Saint Joseph's and Temple played a thrilling game at the Palestra yesterday. It had everything that's great about the Big 5 -- a near-sellout crowd, a tense finish and clutch shots all over the floor.

People should be talking for a long time about Rob Ferguson's game-winning tip-in with 2.2 seconds remaining to make the score 59-57 for St. Joe's. But I'm worried that they won't be.

I'm worried that they'll be talking about Owls coach John Chaney instead. What else should we expect, though, when a pack of reporters starts to resemble a pile of kindling staring at a matchbook?

Perhaps not surprisingly, most of the questions at Chaney's postgame press conference dealt with the last time these two teams played.

Yes, that game. The one where Owls forward Nehemiah Ingram broke the arm of Hawks forward John Bryant, resulting in a kind of sound and fury almost never before seen in the Big 5's 50-year history.
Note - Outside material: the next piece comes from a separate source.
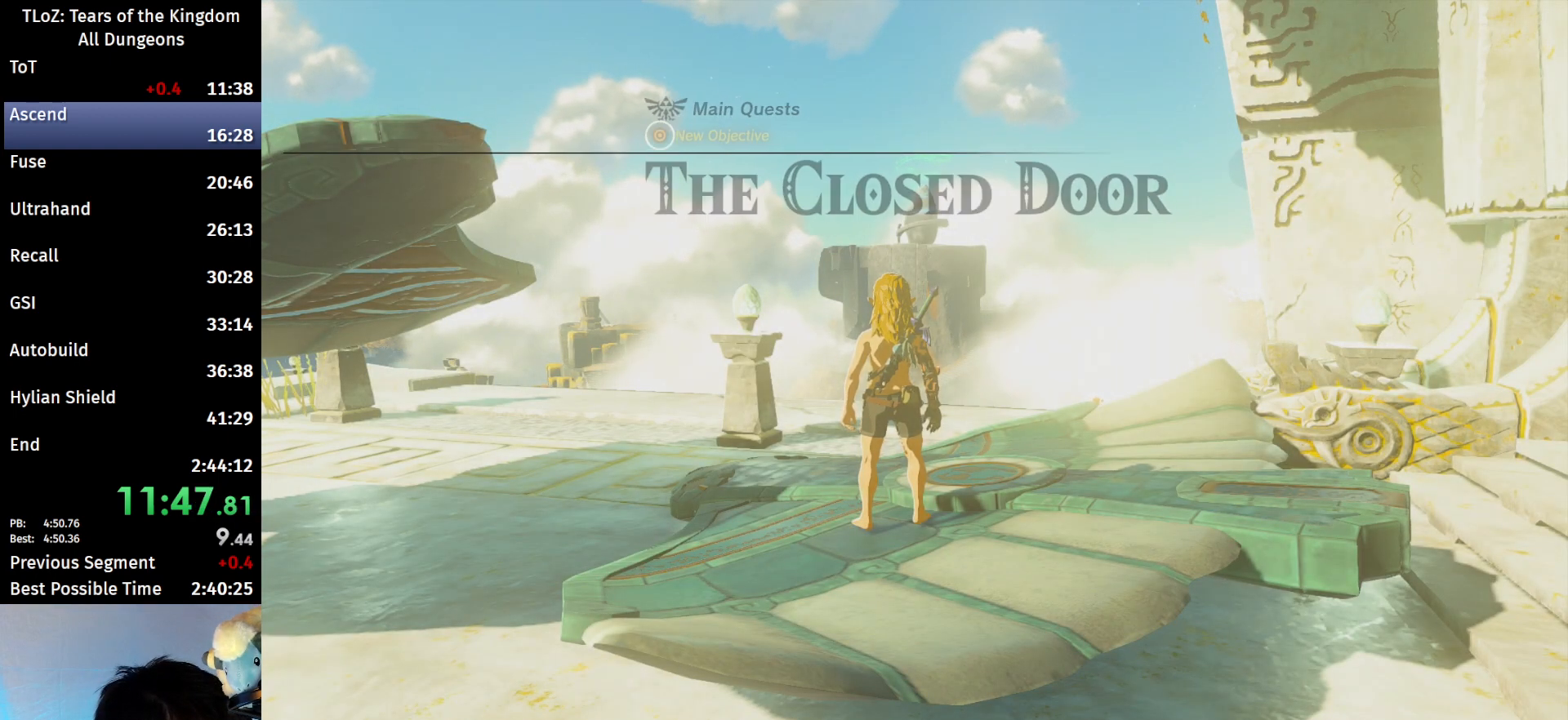
{"buttons": ["B"], "left_stick": "center", "right_stick": "down-right", "events": [[200, "B", "up"], [267, "B", "down"], [400, "B", "up"], [500, "B", "down"]]}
Chaney was asked yesterday if he was "hopeful it's all over now."

If there was ever a real-life scene that deserved dramatic music playing in the background, that was it -- and life did indeed imitate art.

Chaney criticized the media for making too big a deal out of his actions, and emphasized how he has since smoothed over his relationship with Hawks coach Phil Martelli. Indeed, they teamed up in a big disaster-relief effort to aid victims of last fall's hurricanes and earthquake.

"But if you want to sing that song, keep on singing it," Chaney said of last year.

"I'm not optimistic about nothing -- Philadelphia doesn't let nothing go," he said. "I'm a lightning rod, and I know it, and I love it."

He also knows that being in such a position has as many positives as it does negatives. It allows him to be a major influence in the lives of his players, but it also leads to controversies that can easily explode onto the national stage.

"Everybody overreacts when an incident like that takes place, and it's on television a thousand times," he said. "And it grows more and more each time."

It was clear how much Chaney wanted to talk about the present instead of the past. He wanted to talk about center Wayne Marshall's improvement this season and the kinds of defenses his team threw at the Hawks' sharpshooting offense.

And after ten long minutes, Chaney got to break the tension in the room for just a moment when he was asked about how it feels to have lost seven straight to the Hawks.

He compared that streak to having lost to No. 1 Duke in each of the last two seasons, and took a guess as to what will happen when the Owls and Blue Devils meet in February.

"Duke has beaten us all the time," he said. "And they're going to beat us again."

The room filled with much-needed laughter.

But as so often happens in this city, the past dominated the conversation at the expense of the present. This time, though, it wasn't Chaney's fault.